И все, дальше одна ледяная стена.
Мама тоже это замечает, но молчит, только смотрит на меня с укором.
А потом Сашка все-таки не выдерживает.
— Людмила Владимировна, Сергей Петрович, посмотрите за Стасом! — просит он моих родителей, хватая меня за руку. — Мы сейчас вернемся.
И тащит меня в сторону прихожей. Я пытаюсь выдернуть руку, но Сашка только сильнее сжимает свои пальцы.
— Одевайся!
— С чего это вдруг?!
— Одевайся, кому сказал, поговорить надо.
— Никуда я с тобой не пойду.
Он резко вздыхает, а потом одним резким движением перекидывает меня через свое плечо и выносит в подъезд. Я с возмущением бью его ладонями по спине, пытаюсь пнуть, но он это игнорирует. Поднимается на один лестничный пролет и ставит меня на холодный бетон.
— Жди, сейчас тапки принесу, — и действительно, возвращается в квартиру, обувается сам и приносит мне большие папины тапочки. Хочу послать его куда-нибудь подальше с его тапками, но потом все-таки обуваю их, холодно.
Интересно, почему мы с ним так любим закатывать сцены на лестничной площадке? Соседей, что ли, веселить нравится.
— Саня, что, черт возьми, происходит?
— А что, черт возьми, происходит? — передразниваю я его. Ужасная привычка, знаю, но никак не могу ее перебороть.
Сашка и так злится, а тут еще я выкобениваюсь. Ему бы сейчас стукнуть меня, но он каким-то чудом сдерживается, лишь отступает на одну ступеньку вниз, чтобы быть со мной одного роста.

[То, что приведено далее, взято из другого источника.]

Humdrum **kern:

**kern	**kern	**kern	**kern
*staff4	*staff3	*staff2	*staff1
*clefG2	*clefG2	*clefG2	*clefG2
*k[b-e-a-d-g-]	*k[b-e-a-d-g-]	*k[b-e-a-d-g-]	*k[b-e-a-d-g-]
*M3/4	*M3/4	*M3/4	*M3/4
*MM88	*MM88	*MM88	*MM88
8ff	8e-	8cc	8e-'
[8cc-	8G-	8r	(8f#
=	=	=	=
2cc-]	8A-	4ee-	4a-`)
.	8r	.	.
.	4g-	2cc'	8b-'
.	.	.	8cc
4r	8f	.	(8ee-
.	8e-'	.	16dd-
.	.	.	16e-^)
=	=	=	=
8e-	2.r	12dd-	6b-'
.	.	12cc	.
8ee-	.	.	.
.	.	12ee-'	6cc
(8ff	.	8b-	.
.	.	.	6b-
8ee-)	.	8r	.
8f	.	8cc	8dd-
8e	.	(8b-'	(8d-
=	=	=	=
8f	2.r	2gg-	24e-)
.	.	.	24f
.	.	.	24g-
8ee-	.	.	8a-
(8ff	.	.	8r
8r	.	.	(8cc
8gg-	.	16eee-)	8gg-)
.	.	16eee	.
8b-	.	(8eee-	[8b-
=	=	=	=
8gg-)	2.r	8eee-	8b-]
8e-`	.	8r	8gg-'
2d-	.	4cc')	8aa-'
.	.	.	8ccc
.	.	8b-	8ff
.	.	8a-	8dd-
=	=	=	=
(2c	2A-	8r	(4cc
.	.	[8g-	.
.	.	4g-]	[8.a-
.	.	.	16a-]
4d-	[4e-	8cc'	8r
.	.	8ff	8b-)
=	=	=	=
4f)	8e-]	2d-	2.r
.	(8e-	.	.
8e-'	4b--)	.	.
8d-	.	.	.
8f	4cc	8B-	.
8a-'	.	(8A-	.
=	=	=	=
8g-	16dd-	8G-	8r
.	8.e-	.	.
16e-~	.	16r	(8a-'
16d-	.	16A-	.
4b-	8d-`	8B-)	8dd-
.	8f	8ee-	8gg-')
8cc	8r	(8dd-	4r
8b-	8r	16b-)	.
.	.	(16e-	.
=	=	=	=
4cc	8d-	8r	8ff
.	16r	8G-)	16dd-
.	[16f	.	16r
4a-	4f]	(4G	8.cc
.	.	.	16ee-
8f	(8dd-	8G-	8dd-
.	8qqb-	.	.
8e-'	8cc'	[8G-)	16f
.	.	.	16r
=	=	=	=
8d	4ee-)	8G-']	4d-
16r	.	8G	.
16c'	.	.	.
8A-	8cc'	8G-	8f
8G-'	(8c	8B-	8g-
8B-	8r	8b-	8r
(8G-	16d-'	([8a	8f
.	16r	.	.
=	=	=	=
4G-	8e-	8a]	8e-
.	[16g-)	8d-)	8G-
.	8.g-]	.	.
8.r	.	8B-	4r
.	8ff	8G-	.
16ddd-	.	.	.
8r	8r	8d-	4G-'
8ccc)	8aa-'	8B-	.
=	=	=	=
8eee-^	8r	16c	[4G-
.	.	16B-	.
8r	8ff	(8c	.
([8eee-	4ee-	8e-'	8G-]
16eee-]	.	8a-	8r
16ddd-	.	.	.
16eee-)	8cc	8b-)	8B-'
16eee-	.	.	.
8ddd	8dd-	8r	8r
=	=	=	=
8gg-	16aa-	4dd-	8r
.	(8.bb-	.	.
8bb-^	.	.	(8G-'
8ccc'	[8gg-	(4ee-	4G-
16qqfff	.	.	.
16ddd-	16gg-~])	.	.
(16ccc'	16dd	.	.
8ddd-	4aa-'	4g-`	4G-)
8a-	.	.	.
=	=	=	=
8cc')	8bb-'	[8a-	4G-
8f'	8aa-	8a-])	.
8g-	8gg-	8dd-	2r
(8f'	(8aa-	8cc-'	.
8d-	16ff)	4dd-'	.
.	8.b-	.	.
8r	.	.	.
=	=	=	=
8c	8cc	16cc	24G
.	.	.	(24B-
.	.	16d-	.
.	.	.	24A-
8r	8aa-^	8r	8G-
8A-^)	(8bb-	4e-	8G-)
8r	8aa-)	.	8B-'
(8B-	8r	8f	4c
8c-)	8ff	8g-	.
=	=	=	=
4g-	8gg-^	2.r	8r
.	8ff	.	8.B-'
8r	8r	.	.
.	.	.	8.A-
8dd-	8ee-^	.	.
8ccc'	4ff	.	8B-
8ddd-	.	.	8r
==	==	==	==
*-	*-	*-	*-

— Ты почему в последние дни такая?
— Какая? Не нравится что-то, так не приходи, я тебя не держу! — в моем голосе появляются первые истерические нотки.
— Ты чего вдруг остервозилась? Я тебя обидел чем-то?
— Ты? Нет, что ты. Как Александр Чернов может кого-то обидеть, он же весь такой порядочный! — тараторю я с раздражением.
Саша слабо понимает, о чем я говорю, лишь кривится и вопросительно поднимает брови.
— Ты вообще чего к нам ходишь? Думаешь, весь такой благородный?! Не надоело еще из себя принца на белом коне строить?! — почти кричу я, и слезы обиды застилают мне глаза. Это, кстати, будет единственный раз, когда я позволила себе плакать при нем. — Не нужна мне твоя жалость и благородство мне твое не нужно!
— Что?! Ты сейчас вообще о чем?! Я ни хрена не понимаю…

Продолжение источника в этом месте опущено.